**Document section**
>>

European Council meeting room
Great Britain and Ireland are the only members of the European Union with legal systems based on common law*. Civil law prevails in all the other member states. These two traditions are the basis of quite different ways of approaching EU regulation; and they lie at the heart of some of the most critical misunderstandings between – in particular – the UK and the EU. They also go some way to explaining why the UK seems constantly to struggle with EU bureaucratic rigidity and with what eurosceptics perceive as undemocratic regulatory incontinence.
Custom and equity are the two guiding principles of common law: precedent tempered by a sense of what is “just”, so that while past judgements make up the scripture, they don’t necessarily override fairness.
Civil law, on the other hand, owes its origin first to ancient Roman law – developed under the emperor Justinian – but also somewhat to the canon law of the Catholic Church. These were the twin influences that fed, under Napoleon, into what became known as the Napoleonic Code which was subsequently adopted in most of Europe, with variations, updates and rewrites appropriate to each nation. For our purposes, what is important in the Napoleonic tradition is that the law is codified in the form of statutes. Under civil law, a judge is supposed to be able to reach a decision by applying logical deduction to the written code. If this proves impossible, it is theoretically either the fault of the judge for not understanding the law properly, or of the legislature for failing to keep the code up to date.
In common law countries, courts interpret the law, while in civil law countries judges follow and apply it. Common law plays out as a gladiatorial contest between opponents; while civil law works more as an inquisition in which the judge’s role is to expose the truth. What this means in practice is that the British tend to take the law literally, probably because its cultural basis is consent – a consent epitomised with respect to new legislation through acts of parliament but where judicial interpretation and precedent still hold sway. By contrast, those who live under forms of civil law work under what distinguished lawyers and codifiers have written down. The Napoleonic Code (1804) was drawn up by a commission of four eminent jurists. Hence why Europeans tend to be more comfortable than the British with laws “made in Brussels”. Brits are simply not used to legislation being drafted by unelected bureaucrats or specialists; and some therefore conclude with sniffy condescension that while “we” in the UK are wedded to democracy those Europeans must necessarily be less so. Eurosceptics are doubtless not alone in looking askance at the proliferation and seeming intractability of EU “rules” and in wondering why the whole of Europe has not risen in arms against the Brussels bureaucrats.
One answer lies in the fact that the primacy of “the book” in the European legal tradition has given rise to a long-established custom of working through the interstices of the legislative framework whenever it seems possible and convenient to do so; and where civil legislation is concerned, legitimate reasons may sometimes be found for simply ignoring the letter of the law in favour of a higher purpose.

<<

**Supplied data**

>>

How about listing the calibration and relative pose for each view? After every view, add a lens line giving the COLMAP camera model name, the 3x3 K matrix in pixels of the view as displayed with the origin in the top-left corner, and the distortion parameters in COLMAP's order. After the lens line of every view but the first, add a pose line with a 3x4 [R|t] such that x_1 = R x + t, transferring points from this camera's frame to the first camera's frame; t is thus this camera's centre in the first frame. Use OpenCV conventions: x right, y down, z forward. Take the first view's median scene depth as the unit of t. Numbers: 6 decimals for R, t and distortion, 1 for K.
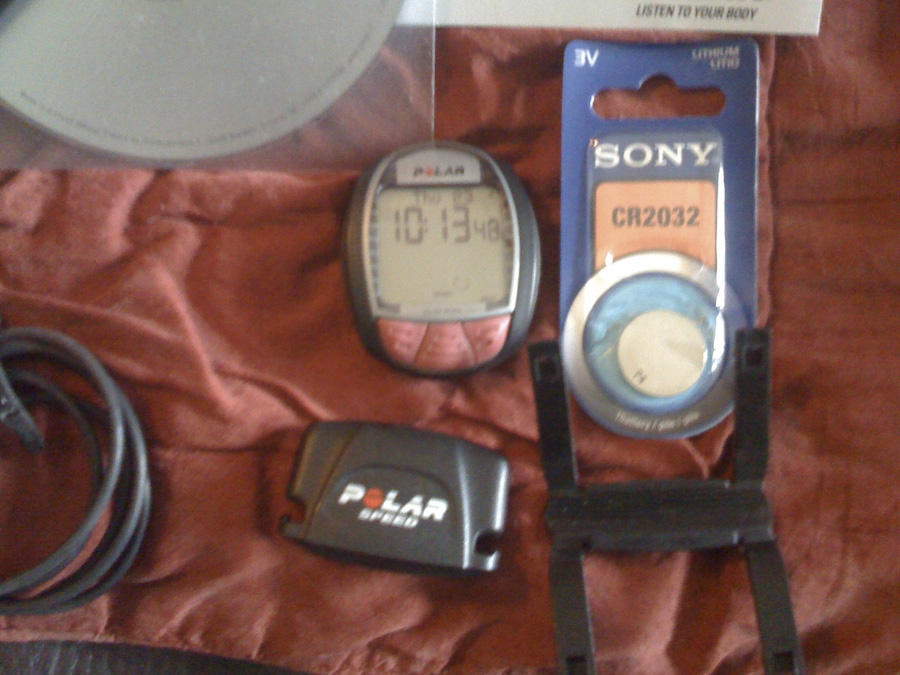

<<

**Exercise requirements**
1. Check each statement against the passage on common and civil law: (a) The Napoleonic Code was drawn up by a commission of four jurists. (b) Under common law, past judgements always override fairness. (c) Civil law prevails in Great Britain. For each, answer yes or no and quote the deciding words of the passage.
2. Reproduce verbatim the part of the passage on common and civil law that runs from "Custom and equity" down to "necessarily override fairness.".

**Answers for this exercise**
1.
(a) Yes: "The Napoleonic Code (1804) was drawn up by a commission of four eminent jurists."
(b) No: "while past judgements make up the scripture, they don’t necessarily override fairness"
(c) No: "Great Britain and Ireland are the only members of the European Union with legal systems based on common law"

2.
Custom and equity are the two guiding principles of common law: precedent tempered by a sense of what is “just”, so that while past judgements make up the scripture, they don’t necessarily override fairness.